练习要求:
1. 请将Word2Vec相似度计算代码中以含有"all_file.append(wenben)"的词语开头、到"stop_words = loadPoorEnt()"结束的部分重写一遍，并把其中的"stop_words"替换为"stopword_list"。
2. 把记录中含有字符串"kern"的每一行都收集出来。

基于Word2Vec 的相似度计算

#coding=UTF-8
import re
import time
import csv
import sys
import os
import gensim.models.word2vec as w2v
import jieba
import glob

def loadPoorEnt(path2 = 'G:/project/sentimation_analysis/data/stopwords.csv'):
    csvfile = open(path2,encoding='UTF-8')
    stopwords  = [line.strip() for line in csvfile.readlines()]
    return stopwords

def get_all_content():
    #abel_dir = [path + x for x in os.listdir(path) if os.path.isdir(path + x)]
    all_files = glob.glob(r'D:/GFZQ/GFZQ/xuesu2018/xuesu/*.csv')
    return all_files

def get_wenben(path):
	csvfile = open(path,'r',encoding='UTF-8')
	reader = csv.reader(csvfile)
	return reader

def set_ourdict(all_files,length):
    all_file = []
    for i in range(length):
        print ("正在解析第%d家公司" %i)
        file_path = all_files[i]
        wenben = get_wenben(file_path)
        all_file.append(wenben)
    return all_file

def cal_time(time):
    if time < 60:
        return str(time) + 'secs'
    if time < 60*60:
        return str(time/60.0) + 'mins'
    if time< 60*60*60:
        return str(time/60.0) + 'hours'

if __name__ =='__main__':
    start = time.time()
    stop_words = loadPoorEnt()
    
    ##test
    path = 'G:/project/GFZQ1/跨境通2017年度业绩网上说明会.csv'
    f = open(path, 'r',encoding='UTF-8')
    sentences = f.read()
    #with open(path, encoding='utf-8') as f:
    #sentences= [line for line in f.readlines()]
        #sentences = f.readlines()
   
    sentences = [i.strip() for i in sentences.split('\n') if i.strip()
                 and len(i) >= 2 and i[0:3] != '---']
    words = list()

练习数据:

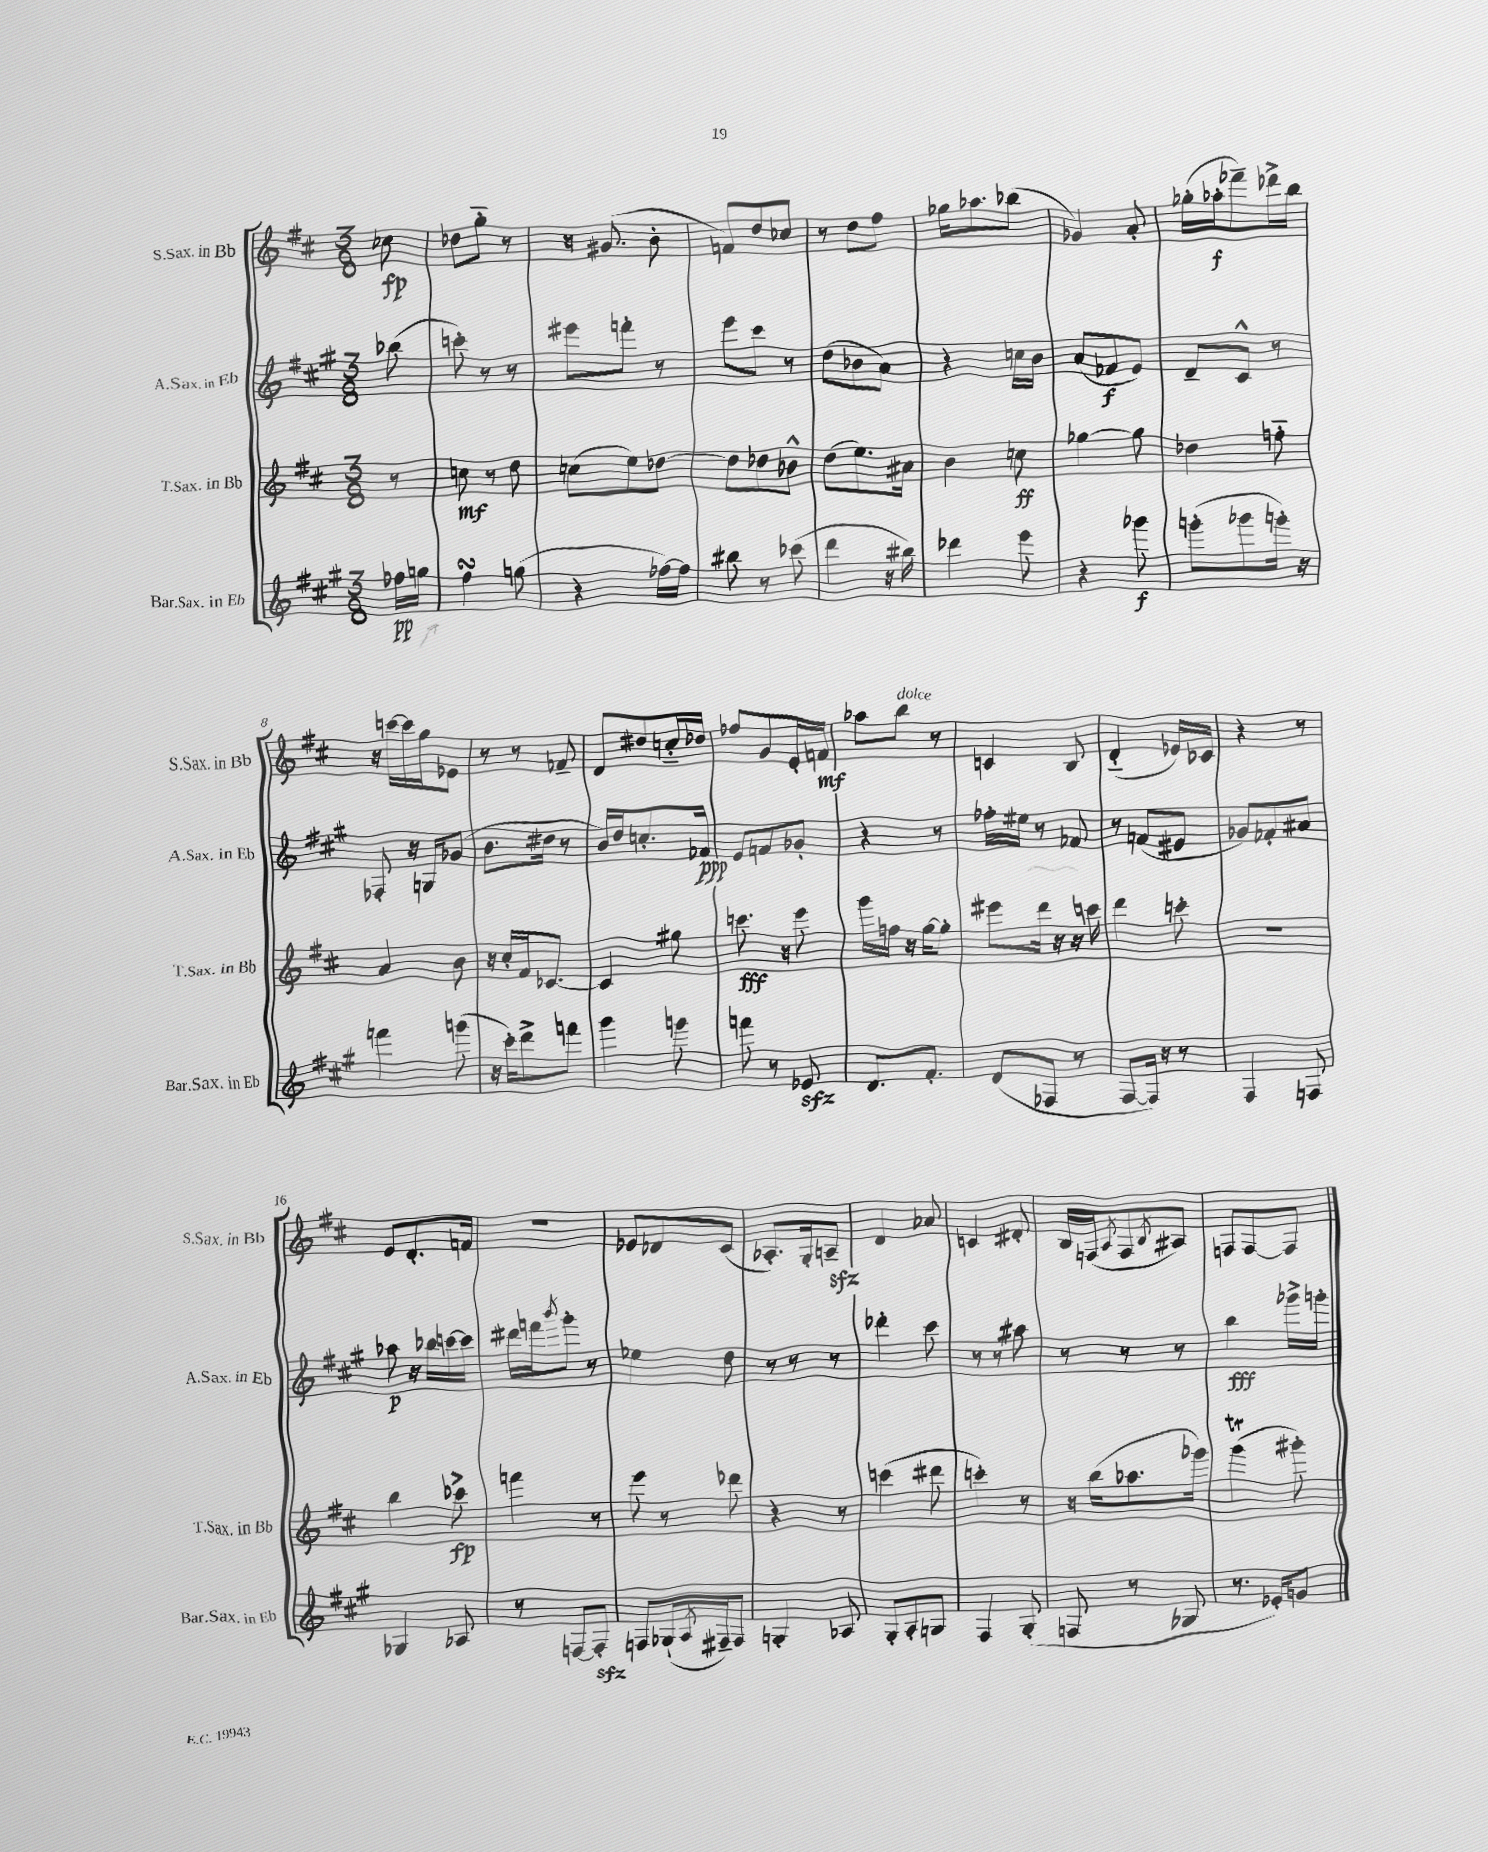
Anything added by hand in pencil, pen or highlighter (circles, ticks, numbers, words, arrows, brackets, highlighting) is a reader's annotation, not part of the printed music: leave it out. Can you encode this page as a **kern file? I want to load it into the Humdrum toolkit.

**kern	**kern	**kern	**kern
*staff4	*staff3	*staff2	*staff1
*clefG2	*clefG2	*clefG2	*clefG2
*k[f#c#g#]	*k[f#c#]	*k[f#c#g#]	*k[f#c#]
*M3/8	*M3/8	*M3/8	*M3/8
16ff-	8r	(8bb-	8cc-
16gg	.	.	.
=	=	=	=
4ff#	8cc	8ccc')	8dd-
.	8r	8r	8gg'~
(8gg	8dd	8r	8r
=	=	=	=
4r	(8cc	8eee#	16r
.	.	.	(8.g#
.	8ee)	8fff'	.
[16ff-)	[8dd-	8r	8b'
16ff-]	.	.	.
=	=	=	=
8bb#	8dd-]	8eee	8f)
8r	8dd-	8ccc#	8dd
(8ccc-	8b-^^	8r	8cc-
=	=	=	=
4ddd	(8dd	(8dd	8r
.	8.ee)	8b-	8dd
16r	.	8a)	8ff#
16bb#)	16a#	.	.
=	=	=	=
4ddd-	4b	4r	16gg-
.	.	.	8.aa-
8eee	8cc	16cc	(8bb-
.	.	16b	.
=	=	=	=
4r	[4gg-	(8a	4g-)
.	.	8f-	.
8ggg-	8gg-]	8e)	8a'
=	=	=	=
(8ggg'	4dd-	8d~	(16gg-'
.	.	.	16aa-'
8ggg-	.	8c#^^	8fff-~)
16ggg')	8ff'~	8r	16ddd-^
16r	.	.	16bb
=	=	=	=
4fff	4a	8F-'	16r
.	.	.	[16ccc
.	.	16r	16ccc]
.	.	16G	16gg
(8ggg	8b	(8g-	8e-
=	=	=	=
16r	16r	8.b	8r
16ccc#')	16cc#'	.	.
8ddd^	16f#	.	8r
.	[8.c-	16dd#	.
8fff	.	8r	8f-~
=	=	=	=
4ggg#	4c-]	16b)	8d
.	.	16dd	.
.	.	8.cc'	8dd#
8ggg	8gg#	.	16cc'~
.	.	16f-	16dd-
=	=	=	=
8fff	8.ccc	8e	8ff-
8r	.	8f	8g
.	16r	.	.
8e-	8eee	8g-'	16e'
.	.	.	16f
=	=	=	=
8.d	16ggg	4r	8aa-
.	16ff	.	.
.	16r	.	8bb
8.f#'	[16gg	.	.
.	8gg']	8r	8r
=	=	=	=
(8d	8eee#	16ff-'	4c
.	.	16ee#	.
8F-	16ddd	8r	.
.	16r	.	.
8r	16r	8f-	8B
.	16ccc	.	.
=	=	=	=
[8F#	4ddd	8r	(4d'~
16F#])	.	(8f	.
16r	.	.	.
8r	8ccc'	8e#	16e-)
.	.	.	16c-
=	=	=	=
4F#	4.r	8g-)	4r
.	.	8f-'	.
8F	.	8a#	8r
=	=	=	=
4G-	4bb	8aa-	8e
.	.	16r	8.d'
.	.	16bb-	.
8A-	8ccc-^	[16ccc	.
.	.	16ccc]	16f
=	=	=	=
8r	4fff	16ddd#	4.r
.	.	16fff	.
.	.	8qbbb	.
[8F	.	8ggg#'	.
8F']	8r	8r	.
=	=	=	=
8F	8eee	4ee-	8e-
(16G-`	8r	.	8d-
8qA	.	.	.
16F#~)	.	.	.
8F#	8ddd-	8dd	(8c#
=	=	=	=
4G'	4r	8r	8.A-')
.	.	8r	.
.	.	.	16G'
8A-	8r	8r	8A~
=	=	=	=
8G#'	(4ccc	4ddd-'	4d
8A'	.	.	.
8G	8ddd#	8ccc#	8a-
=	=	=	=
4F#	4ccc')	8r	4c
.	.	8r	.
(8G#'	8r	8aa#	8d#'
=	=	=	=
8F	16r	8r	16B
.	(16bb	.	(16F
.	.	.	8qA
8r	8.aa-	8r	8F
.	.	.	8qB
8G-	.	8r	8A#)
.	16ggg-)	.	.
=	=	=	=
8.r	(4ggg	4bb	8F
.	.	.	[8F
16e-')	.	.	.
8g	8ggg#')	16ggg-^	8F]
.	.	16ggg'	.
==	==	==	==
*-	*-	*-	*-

参考答案:
1.
all_file.append(wenben)
    return all_file

def cal_time(time):
    if time < 60:
        return str(time) + 'secs'
    if time < 60*60:
        return str(time/60.0) + 'mins'
    if time< 60*60*60:
        return str(time/60.0) + 'hours'

if __name__ =='__main__':
    start = time.time()
    stopword_list = loadPoorEnt()

2.
Anything added by hand in pencil, pen or highlighter (circles, ticks, numbers, words, arrows, brackets, highlighting) is a reader's annotation, not part of the printed music: leave it out. Can you encode this page as a **kern file? I want to load it into the Humdrum toolkit.
**kern	**kern	**kern	**kern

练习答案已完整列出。